SUBTYPES OF BETAGLYCAN AND OF TYPE-I AND TYPE-II TRANSFORMING GROWTH-FACTOR-BETA (TGF-BETA) RECEPTORS WITH DIFFERENT AFFINITIES FOR TGF-BETA-1 AND TGF-BETA-2 ARE EXHIBITED BY HUMAN PLACENTAL TROPHOBLAST CELLS

Transforming growth factor-beta is likely to be an important factor controlling placental activities, including growth, differentiation, invasiveness, hormone production, and immunosuppression. We have used a chemical cross-linking technique with either I-125-TGF-beta-1 or I-125-TGF-beta-2 and bis(sulfosuccinimidyl) suberate (BS3) to characterize TGF-beta binding components on human placental cells in primary culture. Trophoblast-enriched primary cultures exhibited a predominant affinity-labelled complex characteristic of membrane-anchored betaglycan (formerly termed the Type III TGF-beta receptor) and relatively low levels of the Type I and Type II TGF-beta receptor complexes. The results from affinity labelling saturation and competition experiments with TGF-beta-1 and TGF-beta-2 suggest the existence of two distinct subtypes of betaglycan: one subtype has a lower capacity and higher affinity, binds both TGF-beta-1 and TGF-beta-2, yet has a preferential affinity for TGF-beta-2; the second subtype has a higher capacity and lower affinity and binds TGF-beta-1 exclusively. In contrast, mesenchymal cell-enriched placental primary cultures possessed only one subtype of the betaglycan component that binds the two TGF-beta isoforms with similar affinities and capacities as observed on most cell lines.
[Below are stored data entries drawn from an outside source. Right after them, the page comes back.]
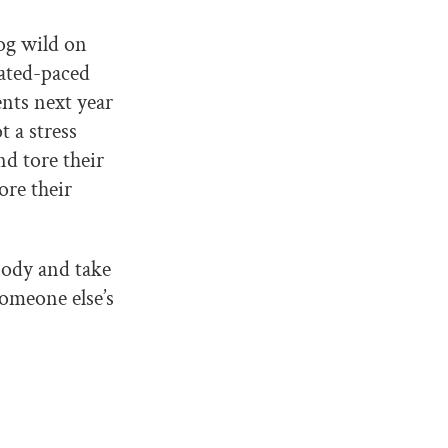
og wild on
rated-paced
nts next year
 a stress
d tore their
ore their
body and take
someone else’s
These experiments demonstrate that the betaglycan component which exhibits a higher affinity for TGF-beta-2 than for TGF-beta-1, that we had observed previously on term placental membranes, is actually present on trophoblast cells. In addition to the two distinctive betaglycan subtypes, subtypes of the Type I and II TGF-beta receptors were detected on the trophoblast-enriched cultures. In competition experiments, when I-125-TGF-beta-1 was used as the radiotracer, the Type I and II TGF-beta receptors show a much higher affinity for TGF-beta-1 than for TGF-beta-2, as observed with other cell types. However, when I-125-TGF-beta-2 was used, low abundance subtypes of both the Type I and II receptors that show similar affinities for TGF-beta-1 and TGF-beta-2 were also revealed.